The Wall Street Journal once again failed to disclose the identity of a Mitt Romney adviser, allowing Seth Cropsey to co-author an op-ed criticizing President Obama without informing Journal readers that Cropsey is advising Romney on foreign policy. This is just the latest in a long list of op-ed authors the Journal has failed to disclose as advisers to the Republican presidential candidate.
The Wall Street Journal faced widespread criticism earlier this year for allowing Karl Rove to write columns analyzing the presidential election without disclosing his role with a conservative Super PAC raising money to defeat Democrats and elect Republicans.
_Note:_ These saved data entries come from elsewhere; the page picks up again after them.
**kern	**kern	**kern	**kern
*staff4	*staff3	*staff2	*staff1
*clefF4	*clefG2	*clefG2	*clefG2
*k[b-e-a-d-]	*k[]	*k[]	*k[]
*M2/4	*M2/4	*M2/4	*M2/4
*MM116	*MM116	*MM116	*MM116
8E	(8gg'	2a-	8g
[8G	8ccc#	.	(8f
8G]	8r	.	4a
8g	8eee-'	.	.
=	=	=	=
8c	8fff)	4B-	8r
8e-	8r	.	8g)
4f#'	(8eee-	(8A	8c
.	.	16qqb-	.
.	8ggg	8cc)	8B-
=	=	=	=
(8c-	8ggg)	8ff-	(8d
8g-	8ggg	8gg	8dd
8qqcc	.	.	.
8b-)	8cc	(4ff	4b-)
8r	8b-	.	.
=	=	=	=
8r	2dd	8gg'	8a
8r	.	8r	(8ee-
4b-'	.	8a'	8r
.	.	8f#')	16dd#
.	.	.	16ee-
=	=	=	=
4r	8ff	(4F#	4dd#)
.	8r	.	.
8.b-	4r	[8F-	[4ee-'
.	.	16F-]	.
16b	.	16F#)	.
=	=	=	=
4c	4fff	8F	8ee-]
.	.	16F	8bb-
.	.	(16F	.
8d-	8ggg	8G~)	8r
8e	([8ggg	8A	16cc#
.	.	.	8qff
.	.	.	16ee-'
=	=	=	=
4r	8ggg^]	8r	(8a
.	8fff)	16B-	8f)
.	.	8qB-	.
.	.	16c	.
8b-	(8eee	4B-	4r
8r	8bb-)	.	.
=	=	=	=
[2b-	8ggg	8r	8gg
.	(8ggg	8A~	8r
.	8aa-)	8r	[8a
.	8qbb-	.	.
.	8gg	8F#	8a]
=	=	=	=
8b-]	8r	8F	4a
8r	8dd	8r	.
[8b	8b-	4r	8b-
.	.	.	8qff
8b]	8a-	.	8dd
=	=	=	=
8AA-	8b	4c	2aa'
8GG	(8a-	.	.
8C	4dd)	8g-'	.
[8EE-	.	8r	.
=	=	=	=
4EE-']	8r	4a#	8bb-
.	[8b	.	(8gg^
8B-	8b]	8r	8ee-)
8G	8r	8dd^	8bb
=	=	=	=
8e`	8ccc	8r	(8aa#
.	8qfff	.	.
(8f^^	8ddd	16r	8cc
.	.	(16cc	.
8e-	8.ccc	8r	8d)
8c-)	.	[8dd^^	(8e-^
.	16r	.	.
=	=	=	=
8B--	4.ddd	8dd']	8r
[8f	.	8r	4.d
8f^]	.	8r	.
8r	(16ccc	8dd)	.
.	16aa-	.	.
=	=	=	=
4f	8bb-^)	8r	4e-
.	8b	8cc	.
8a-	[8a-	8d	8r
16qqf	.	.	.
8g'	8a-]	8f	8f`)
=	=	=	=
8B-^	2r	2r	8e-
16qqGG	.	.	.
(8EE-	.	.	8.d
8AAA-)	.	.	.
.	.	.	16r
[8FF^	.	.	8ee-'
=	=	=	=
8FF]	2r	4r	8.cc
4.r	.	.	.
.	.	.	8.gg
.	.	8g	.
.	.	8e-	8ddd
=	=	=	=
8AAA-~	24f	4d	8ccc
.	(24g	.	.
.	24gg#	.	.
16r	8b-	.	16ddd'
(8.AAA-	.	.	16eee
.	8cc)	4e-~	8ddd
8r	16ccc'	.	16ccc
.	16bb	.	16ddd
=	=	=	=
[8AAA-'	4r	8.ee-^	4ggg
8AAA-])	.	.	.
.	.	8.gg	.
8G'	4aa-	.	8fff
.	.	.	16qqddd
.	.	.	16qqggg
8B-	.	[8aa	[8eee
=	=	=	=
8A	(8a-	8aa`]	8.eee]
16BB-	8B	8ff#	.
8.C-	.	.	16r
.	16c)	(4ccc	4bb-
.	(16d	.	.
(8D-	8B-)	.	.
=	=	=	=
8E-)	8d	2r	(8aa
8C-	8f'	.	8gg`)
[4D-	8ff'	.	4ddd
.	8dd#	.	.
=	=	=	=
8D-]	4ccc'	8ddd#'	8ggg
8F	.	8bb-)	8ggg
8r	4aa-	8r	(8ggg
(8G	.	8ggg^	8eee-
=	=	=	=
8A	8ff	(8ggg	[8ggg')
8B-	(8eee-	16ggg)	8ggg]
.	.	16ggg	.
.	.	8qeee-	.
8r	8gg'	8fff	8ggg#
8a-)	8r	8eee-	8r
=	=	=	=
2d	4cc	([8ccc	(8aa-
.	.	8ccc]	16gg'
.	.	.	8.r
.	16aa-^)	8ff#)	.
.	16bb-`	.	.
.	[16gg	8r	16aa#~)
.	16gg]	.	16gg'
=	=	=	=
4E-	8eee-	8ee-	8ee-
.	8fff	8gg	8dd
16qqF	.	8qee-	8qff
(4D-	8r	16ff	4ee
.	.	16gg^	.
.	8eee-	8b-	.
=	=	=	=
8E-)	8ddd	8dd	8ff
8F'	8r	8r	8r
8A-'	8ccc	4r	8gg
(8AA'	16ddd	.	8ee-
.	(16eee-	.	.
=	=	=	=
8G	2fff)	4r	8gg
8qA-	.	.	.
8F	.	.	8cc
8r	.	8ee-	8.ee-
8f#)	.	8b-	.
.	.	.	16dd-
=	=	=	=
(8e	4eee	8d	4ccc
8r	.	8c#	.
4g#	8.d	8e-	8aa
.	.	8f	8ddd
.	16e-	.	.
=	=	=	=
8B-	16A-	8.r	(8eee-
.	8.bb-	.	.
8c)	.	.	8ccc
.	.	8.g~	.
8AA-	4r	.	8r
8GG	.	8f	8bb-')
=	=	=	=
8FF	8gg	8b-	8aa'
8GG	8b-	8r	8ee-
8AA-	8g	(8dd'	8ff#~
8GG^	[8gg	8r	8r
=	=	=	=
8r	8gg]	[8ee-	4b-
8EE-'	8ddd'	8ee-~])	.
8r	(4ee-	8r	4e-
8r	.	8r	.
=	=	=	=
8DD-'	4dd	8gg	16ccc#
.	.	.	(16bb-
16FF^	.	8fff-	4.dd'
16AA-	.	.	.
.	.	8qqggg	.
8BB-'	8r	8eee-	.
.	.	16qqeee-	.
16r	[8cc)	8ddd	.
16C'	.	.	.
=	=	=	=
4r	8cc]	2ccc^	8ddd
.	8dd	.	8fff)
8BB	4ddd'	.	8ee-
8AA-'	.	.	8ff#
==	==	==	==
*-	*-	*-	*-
Under pressure, the Journal eventually disclosed Rove's connection to the Super PAC, American Crossroads.
In an op-ed that ran in the October 19 Wall Street Journal, Cropsey and co-author Douglas J. Feith criticized Obama's foreign policy and its approach to “Islamic extremism.” Feith and Cropsey repeated the debunked myth that Obama did not immediately call the September attack on a U.S. Consulate in Libya a terrorist attack, using that falsehood as evidence that Obama's foreign policy is marked by a “refusal to accept that the terrorism threat is part of a larger problem of Islamic extremism.” The Journal identified the authors as follows:
-- Mr. Feith was undersecretary of defense in the George W. Bush administration. Mr. Cropsey served as deputy undersecretary of the Navy in the Ronald Reagan and George H.W. Bush administrations. Both writers are Hudson Institute senior fellows.
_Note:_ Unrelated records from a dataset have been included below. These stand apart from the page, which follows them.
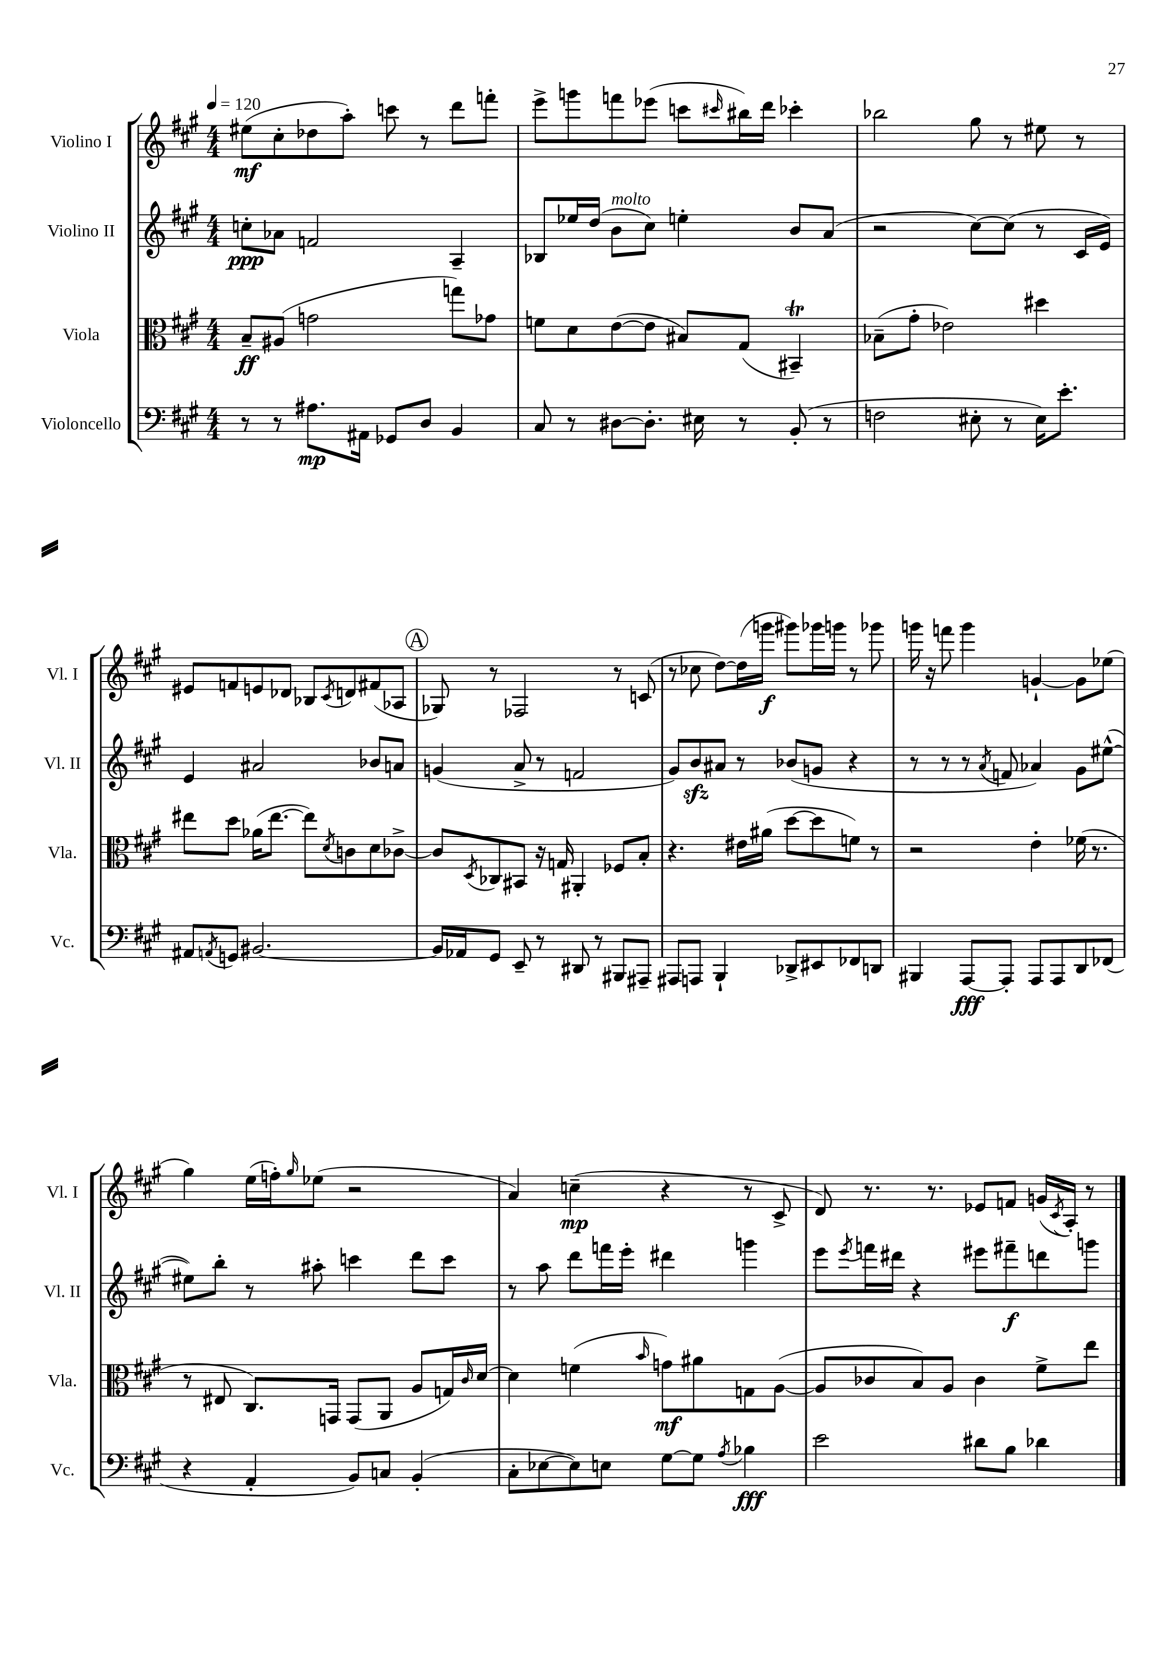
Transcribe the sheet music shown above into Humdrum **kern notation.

**kern	**kern	**kern	**kern
*staff4	*staff3	*staff2	*staff1
*clefF4	*clefC3	*clefG2	*clefG2
*k[f#c#g#]	*k[f#c#g#]	*k[f#c#g#]	*k[f#c#g#]
*M4/4	*M4/4	*M4/4	*M4/4
*MM120	*MM120	*MM120	*MM120
8r	8B~	8cc'	(8ee#
8r	(8A#	8a-	8cc#'
8.A#	2g	2f	8dd-
.	.	.	8aa')
16AA#	.	.	.
8GG-	.	.	8ccc
8D	.	.	8r
4BB	8gg)	4A~	8ddd
.	8g-	.	8fff'
=	=	=	=
8C#	8f	8B-	8eee^
8r	8d	16ee-	8ggg
.	.	(16dd	.
[8D#	([8e	8b	8fff
8.D#']	8e]	8cc#)	(8eee-
.	8B#)	4ee'	8ccc
16E#	.	.	.
.	.	.	16qqccc#
8r	(8G#	.	16bb#)
.	.	.	16ddd
(8BB'	4BB#~)	8b	4ccc-'
8r	.	(8a	.
=	=	=	=
2F	(8B-~	2r	2bb-
.	8g#'	.	.
.	2e-)	.	.
8E#'	.	[8cc#)	8gg#
8r	.	(8cc#]	8r
16E#)	4dd#	8r	8ee#
8.e'	.	.	.
.	.	16c#	8r
.	.	16e)	.
=	=	=	=
8AA#	8ee#	4e	8e#
8qAA	.	.	.
8GG	8dd	.	8f
[2.BB#	(16a-	2a#	8e
.	[8.ee#	.	.
.	.	.	8d-
.	8ee#])	.	8B-
.	8qd	.	8qc#
.	8c	.	8d
.	8d	8b-	(8f#
.	[8c-^	8a	8A-
=	=	=	=
16BB#]	8c-]	(4g	8G-)
16AA-	.	.	.
.	8qD	.	.
8GG#	8C-	.	8r
8EE~	8BB#	8a^	2F-
8r	16r	8r	.
.	16G	.	.
8DD#	4AA#'	2f	.
8r	.	.	.
8BBB#	8F-	.	8r
8AAA#~	8B'	.	(8c
=	=	=	=
8AAA#	4.r	8g#)	8r
8AAA	.	8b	8cc-
4BBB`	.	8a#	[8dd)
.	16e#	8r	(16dd]
.	(16a#	.	16ggg
8DD-^	[8dd	(8b-	8ggg#)
8EE#	8dd]	8g	16ggg-
.	.	.	16ggg
8FF-	8f)	4r	8r
8DD	8r	.	8ggg-
=	=	=	=
4BBB#	2r	8r	16ggg
.	.	.	16r
.	.	8r	8fff
[8AAA	.	8r	4ggg
.	.	8qa	.
8AAA']	.	8f	.
8AAA	4e'	4a-)	[4g`
8AAA	.	.	.
8DD	(16f-	8g#	8g]
.	8.r	.	.
(8FF-	.	([8ee#^^	(8ee-
=	=	=	=
4r	8r	8ee#])	4gg#)
.	8E#	8bb'	.
4AA'	8.C#)	8r	(16ee
.	.	.	16ff')
.	.	.	16qqgg#
.	.	8aa#'	(8ee-
.	16GG	.	.
8BB)	(8GG	4ccc	2r
8C	8AA	.	.
(4BB'	8A	8ddd	.
.	16G)	8ccc	.
.	16qqc#	.	.
.	[16d	.	.
=	=	=	=
8C#'	4d]	8r	4a)
[8E-	.	8aa	.
8E-])	(4f	8ddd	(4cc~
8E	.	16fff	.
.	.	16eee'	.
.	16qqb	.	.
[8G#	8g)	4ddd#	4r
8G#]	8a#	.	.
8qA	.	.	.
4B-	8G	4ggg	8r
.	([8A	.	8c#^
=	=	=	=
2e	8A]	8eee	8d)
.	.	8qeee	.
.	8c-	16fff	8.r
.	.	16ddd#	.
.	8B)	4r	.
.	.	.	8.r
.	8A	.	.
8d#	4c-	8eee#	8e-
8B	.	8fff#~	8f
4d-	8f#^	8ddd	(16g
.	.	.	8qc#
.	.	.	16A')
.	8ee	8ggg	8r
==	==	==	==
*-	*-	*-	*-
This identification fails to disclose that Cropsey is not only an adviser to the Romney campaign, but that he has also spoken on behalf of the Romney campaign at a Republican fundraiser in the past month. In September, Cropsey hosted a fundraiser for Republican congressional candidate Ken Timmerman. The Timmerman campaign's listing for the fundraiser identifies Cropsey as a foreign policy adviser to the Romney campaign:
On September 30 at 3:30pm at the home of Seth and Mihaela Cropsey Ken will be talking with independents, Republicans and disgruntled Democrats from adjoining precincts and Chevy Chase. Also, Seth Cropsey, a foreign policy advisor to Romney campaign and former Dep Secretary of Navy in Reagan Administration, will say a few words on behalf of Romney-Ryan campaign.
In September, Media Matters uncovered at least 10 op-ed writers that The Wall Street Journal had failed to accurately portray as advisers to the Romney campaign. Editorial page writers from newspapers across the U.S. called the lack of disclosure “inexcusable” and “shameless.” The Journal has identified some of those authors as Romney advisers in subsequent pieces for the paper.
Neither the Wall Street Journal nor Seth Cropsey responded to a request for comment.